Qarase had no vested interests: LawyerBy FONUA TALEI
Charges being appealed
Laisenia Qarase was found guilty in the High Court on July 31 last year for six counts of abuse of office and three counts of discharge of duty with respect to property in which he allegedly had a private interest.
New appeal lawyer
Chair of the Victoria Criminal Bar and Queens Counsel (QC) Remy van de Wiel, made submissions in the Fiji Court of Appeal yesterday on the lack of correlation made in the presiding judge’s summing up of Laisenia Qarase’s case.
Addressing the Court yesterday, QC Wiel, who is representing the former Prime Minister in his appeal of conviction, said the learned trial judge in his judgment analysis, failed to relate the law to the facts of the case.
He said the Fijian Holdings Limited as a company encouraged the indigenous people to separate themselves from communalisation.

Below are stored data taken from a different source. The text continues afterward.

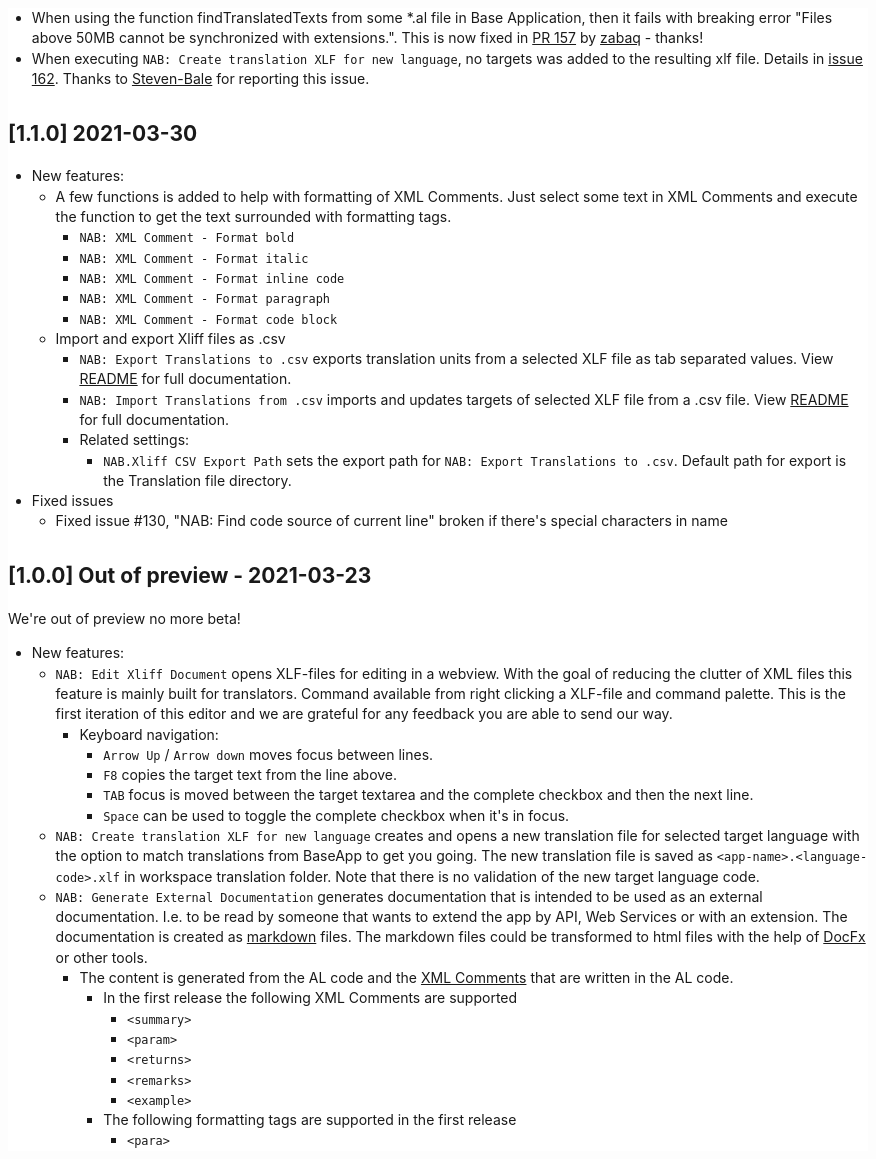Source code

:   - When using the function findTranslatedTexts from some *.al file in Base Application, then it fails with breaking error "Files above 50MB cannot be synchronized with extensions.". This is now fixed in [PR 157](https://github.com/jwikman/nab-al-tools/pull/157) by [zabaq](https://github.com/zabcik) - thanks!
  - When executing `NAB: Create translation XLF for new language`, no targets was added to the resulting xlf file. Details in [issue 162](https://github.com/jwikman/nab-al-tools/issues/162). Thanks to [Steven-Bale](https://github.com/Steven-Bale) for reporting this issue.

## [1.1.0] 2021-03-30

- New features:
  - A few functions is added to help with formatting of XML Comments. Just select some text in XML Comments and execute the function to get the text surrounded with formatting tags.
    - `NAB: XML Comment - Format bold`
    - `NAB: XML Comment - Format italic`
    - `NAB: XML Comment - Format inline code`
    - `NAB: XML Comment - Format paragraph`
    - `NAB: XML Comment - Format code block`
  - Import and export Xliff files as .csv
    - `NAB: Export Translations to .csv` exports translation units from a selected XLF file as tab separated values. View [README](README.md#nab-export-translations-to-csv) for full documentation.
    - `NAB: Import Translations from .csv` imports and updates targets of selected XLF file from a .csv file. View [README](README.md#nab-import-translations-from-csv) for full documentation.
    - Related settings:
      - `NAB.Xliff CSV Export Path` sets the export path for `NAB: Export Translations to .csv`. Default path for export is the Translation file directory.
- Fixed issues
  - Fixed issue #130, "NAB: Find code source of current line" broken if there's special characters in name

## [1.0.0] Out of preview - 2021-03-23

We're out of preview no more beta!

- New features:
  - `NAB: Edit Xliff Document` opens XLF-files for editing in a webview. With the goal of reducing the clutter of XML files this feature is mainly built for translators. Command available from right clicking a XLF-file and command palette. This is the first iteration of this editor and we are grateful for any feedback you are able to send our way.
    - Keyboard navigation:
      - `Arrow Up` / `Arrow down` moves focus between lines.
      - `F8`  copies the target text from the line above.
      - `TAB` focus is moved between the target textarea and the complete checkbox and then the next line.
      - `Space` can be used to toggle the complete checkbox when it's in focus.
  - `NAB: Create translation XLF for new language` creates and opens a new translation file for selected target language with the option to match translations from BaseApp to get you going. The new translation file is saved as `<app-name>.<language-code>.xlf` in workspace translation folder. Note that there is no validation of the new target language code.
  - `NAB: Generate External Documentation` generates documentation that is intended to be used as an external documentation. I.e. to be read by someone that wants to extend the app by API, Web Services or with an extension. The documentation is created as [markdown](https://en.wikipedia.org/wiki/Markdown) files. The markdown files could  be transformed to html files with the help of [DocFx](https://dotnet.github.io/docfx/) or other tools.
    - The content is generated from the AL code and the [XML Comments](https://docs.microsoft.com/dynamics365/business-central/dev-itpro/developer/devenv-xml-comments) that are written in the AL code.
      - In the first release the following XML Comments are supported
        - `<summary>`
        - `<param>`
        - `<returns>`
        - `<remarks>`
        - `<example>`
      - The following formatting tags are supported in the first release
        - `<para>`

Referring to the company’s memorandum of association in trial exhibits, he said it was a company involved in financing investment in other companies, adding there was no trading of any sort involved.
While making reference to page 35 of Appeal Book two, QC Wiel, highlighted the need for a general notice to be issued by any board member who wished to take up dealings with the company.
However, he mentioned that there were no specific details as to the form of which the notice was to be given prior to any submission of application for shares by board members.
He stated the Fijian Holdings Limited received applications for shares from interested companies, after which the then board secretary Sitiveni Weleilakeba, conducted background checks on the applicants with respect to their financials, membership, and if shareholders were registered under the iVola Ni Kawa Bula (VKB) or not.
Further, he said applications that met all requirements were then forwarded for approval by the board during board meetings.
Referring to his client’s relation to companies Q-Ten, Mavana Investment Limited, and Cicia Plantation and Co-op Society Limited, QC Wiel, said his client did not hold shares in the companies, was not paid and his association to the province was known by top board members.
Adding, it amounted to sufficient general notice on Qarase’s behalf.
On the issue of declaration of interest in aforementioned companies, QC Wiel submitted that it was the secretary’s duty to note in the minutes what is discussed during board meetings, however these were not written in finer details in the board minutes.
He mentioned that there was no record of discussions made during the meetings, voting, and identity of members present, adding that the minute only indicated the board’s resolution at the end of the meetings.
He also mentioned that a letter made by Qarase for Q-Ten company shares could not be disclosed by prosecution during the trial which made it impossible to ascertain whether there was full disclosure or not.
“That company made application for funds to purchase shares, but the application itself could never prejudice anybody because they go to Weleilakeba the secretary of the board, he checks, so it could never have been the subject of any charge,” QC Wiel told the Court.
In a letter dated February 7, 1992 signed by Qarase as director of the Mavana Investment Limited, QC Wiel highlighted what was written saying the company is wholly owned by the people of Mavana from Vanuabalavu in Lau, adding that Qarase is not a shareholder in the company and the village consisted of variety of people through marriage to that village.
It was also revealed in Court that Qarase made applications on behalf of the said companies to ensure that the companies had sufficient capital.
The Court was also further directed to the summing up of trial judge judge Justice Priyantha Fernando.
Referring to the charges against Qarase, QC Wiel said his client had no authority as financial advisor, rather his duty was to provide advice to the Fijian Affairs Board and Great Council of Chiefs which may or may not be accepted.
He said his client could hardly abuse his authority of his office.
QC Wiel also stated that his client was not employed in the public service as advisor to the Council of Chiefs, adding that the position does not exist.
He dismissed allegation that Qarase had vested interest in company shares for purpose of personal gain stating that Qarase is an unpaid Director of Mavana Investments and also was an unpaid financial advisor.
In relation to Cicia Plantation, counsel for the applicant highlighted that application for shares could have been made by anybody, there was no prominence given to any application and that all applications went through the same process.
He said there was no prohibition provision that kept directors from applying for shares and owning shares.
On ground three of appeal submission, QC Wiel stated that the trial judge failed to adequately direct the assessors between applying for shares and facilitating approval.
He said if the trial judge had made his analysis on materials tendered through documentation which was hard for the assessors to understand, he should not have found Qarase guilty.
He submitted that the trial judge should have made an independent assessment on the evidence, and should have reminded the assessors that the alleged offence happened 20 years prior to the trial.
Fiji Independent Commission Against Corruption prosecutor Michael Blanchflower will make his submissions for the respondent, in the Appeal’s Court of Appeal today.